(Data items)
^^^^
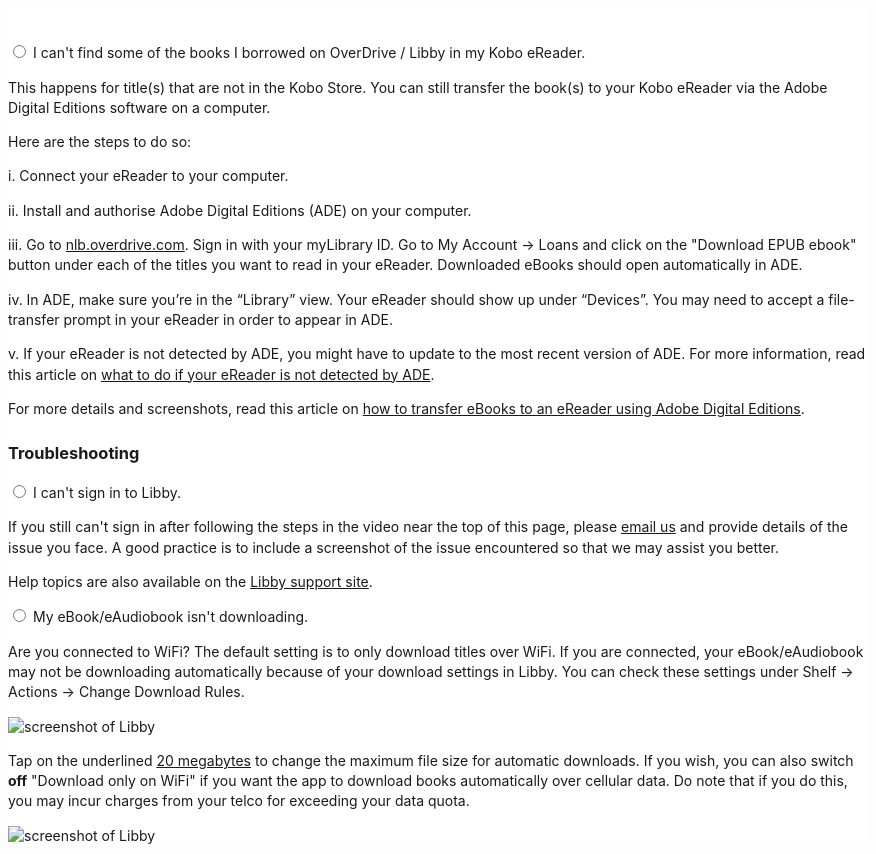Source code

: <p>
  <br>
</p>
</div></div>

<div>
		<input type="radio" name="acc" id="acc19a">
        <label for="acc19a">I can't find some of the books I borrowed on OverDrive / Libby in my Kobo eReader.</label>
        <div class="acc-body">
<p>This happens for title(s) that are not in the Kobo Store. You can still transfer the book(s) to your Kobo eReader via the Adobe Digital Editions software on a computer. </p>

<p>Here are the steps to do so:</p>
<p>i. Connect your eReader to your computer.</p>
<p>ii. Install and authorise Adobe Digital Editions (ADE) on your computer.</p>
<p>iii. Go to <a href="https://nlb.overdrive.com">nlb.overdrive.com</a>. Sign in with your myLibrary ID. Go to My Account -> Loans and click on the "Download EPUB ebook" button under each of the titles you want to read in your eReader. Downloaded eBooks should open automatically in ADE.</p>
<p>iv. In ADE, make sure you’re in the “Library” view. Your eReader should show up under “Devices”. You may need to accept a file-transfer prompt in your eReader in order to appear in ADE.</p>
<p>v. If your eReader is not detected by ADE, you might have to update to the most recent version of ADE. For more information, read this article on 
  <a href="https://help.overdrive.com/en-us/0047.html" target="_blank" rel="noopener">what to do if your eReader is not detected by ADE</a>.&nbsp;
</p>
<p>For more details and screenshots, read this article on 
  <a href="https://help.overdrive.com/en-us/0005.html" target="_blank" rel="noopener">how to transfer eBooks to an eReader using Adobe Digital Editions</a>.
</p>
</div>
</div>
</div>
<p>
<div class="FAQ-section" id="LibbyTroubleshoot">
	<h3><a name="troubleshooting">Troubleshooting</a></h3>
<div class="acc-kontainer"> 
   <div>
        <input type="radio" name="acc" id="acc20">
        <label for="acc20">I can't sign in to Libby.</label>
        <div class="acc-body">
  <p>If you still can't sign in after following the steps in the video near the top of this page, please <a href="mailto:enquiry@nlb.gov.sg">email us</a> and provide details of the issue you face. A good practice is to include a screenshot of the issue encountered so that we may assist you better.</p>
<p>Help topics are also available on the <a href="https://help.libbyapp.com/" target="_blank" rel="noopener">Libby support site</a>.</p>
</div>
</div>

<div>
		<input type="radio" name="acc" id="acc21">
        <label for="acc21">My eBook/eAudiobook isn't downloading.</label>
        <div class="acc-body">
  <p>Are you connected to WiFi? The default setting is to only download titles over WiFi. If you are connected, your eBook/eAudiobook may not be downloading automatically because of your download settings in Libby. You can check these settings under Shelf &#8594; Actions &#8594; Change Download Rules.</p>
  <p><img src="/images/Screenshot_Libby-change-download-rules.jpg" alt="screenshot of Libby" style="max-width:300px;height:auto;width:auto;"></p>
    <p>Tap on the underlined <u>20 megabytes</u> to change the maximum file size for automatic downloads. If you wish, you can also switch <b>off</b> "Download only on WiFi" if you want the app to download books automatically over cellular data. Do note that if you do this, you may incur charges from your telco for exceeding your data quota.</p>
    <p><img src="/images/Screenshot_Libby-change-download-rules-options.jpg" alt="screenshot of Libby" style="max-width:300px;height:auto;width:auto;"></p>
^^^^
◆ Exercise objective ◆
The result should be all the records, retyped exactly, with no pictures among them.

◆ Output for this exercise ◆
Source code

: <p>
  <br>
</p>
</div></div>

<div>
		<input type="radio" name="acc" id="acc19a">
        <label for="acc19a">I can't find some of the books I borrowed on OverDrive / Libby in my Kobo eReader.</label>
        <div class="acc-body">
<p>This happens for title(s) that are not in the Kobo Store. You can still transfer the book(s) to your Kobo eReader via the Adobe Digital Editions software on a computer. </p>

<p>Here are the steps to do so:</p>
<p>i. Connect your eReader to your computer.</p>
<p>ii. Install and authorise Adobe Digital Editions (ADE) on your computer.</p>
<p>iii. Go to <a href="https://nlb.overdrive.com">nlb.overdrive.com</a>. Sign in with your myLibrary ID. Go to My Account -> Loans and click on the "Download EPUB ebook" button under each of the titles you want to read in your eReader. Downloaded eBooks should open automatically in ADE.</p>
<p>iv. In ADE, make sure you’re in the “Library” view. Your eReader should show up under “Devices”. You may need to accept a file-transfer prompt in your eReader in order to appear in ADE.</p>
<p>v. If your eReader is not detected by ADE, you might have to update to the most recent version of ADE. For more information, read this article on 
  <a href="https://help.overdrive.com/en-us/0047.html" target="_blank" rel="noopener">what to do if your eReader is not detected by ADE</a>.&nbsp;
</p>
<p>For more details and screenshots, read this article on 
  <a href="https://help.overdrive.com/en-us/0005.html" target="_blank" rel="noopener">how to transfer eBooks to an eReader using Adobe Digital Editions</a>.
</p>
</div>
</div>
</div>
<p>
<div class="FAQ-section" id="LibbyTroubleshoot">
	<h3><a name="troubleshooting">Troubleshooting</a></h3>
<div class="acc-kontainer"> 
   <div>
        <input type="radio" name="acc" id="acc20">
        <label for="acc20">I can't sign in to Libby.</label>
        <div class="acc-body">
  <p>If you still can't sign in after following the steps in the video near the top of this page, please <a href="mailto:enquiry@nlb.gov.sg">email us</a> and provide details of the issue you face. A good practice is to include a screenshot of the issue encountered so that we may assist you better.</p>
<p>Help topics are also available on the <a href="https://help.libbyapp.com/" target="_blank" rel="noopener">Libby support site</a>.</p>
</div>
</div>

<div>
		<input type="radio" name="acc" id="acc21">
        <label for="acc21">My eBook/eAudiobook isn't downloading.</label>
        <div class="acc-body">
  <p>Are you connected to WiFi? The default setting is to only download titles over WiFi. If you are connected, your eBook/eAudiobook may not be downloading automatically because of your download settings in Libby. You can check these settings under Shelf &#8594; Actions &#8594; Change Download Rules.</p>
  <p><img src="/images/Screenshot_Libby-change-download-rules.jpg" alt="screenshot of Libby" style="max-width:300px;height:auto;width:auto;"></p>
    <p>Tap on the underlined <u>20 megabytes</u> to change the maximum file size for automatic downloads. If you wish, you can also switch <b>off</b> "Download only on WiFi" if you want the app to download books automatically over cellular data. Do note that if you do this, you may incur charges from your telco for exceeding your data quota.</p>
    <p><img src="/images/Screenshot_Libby-change-download-rules-options.jpg" alt="screenshot of Libby" style="max-width:300px;height:auto;width:auto;"></p>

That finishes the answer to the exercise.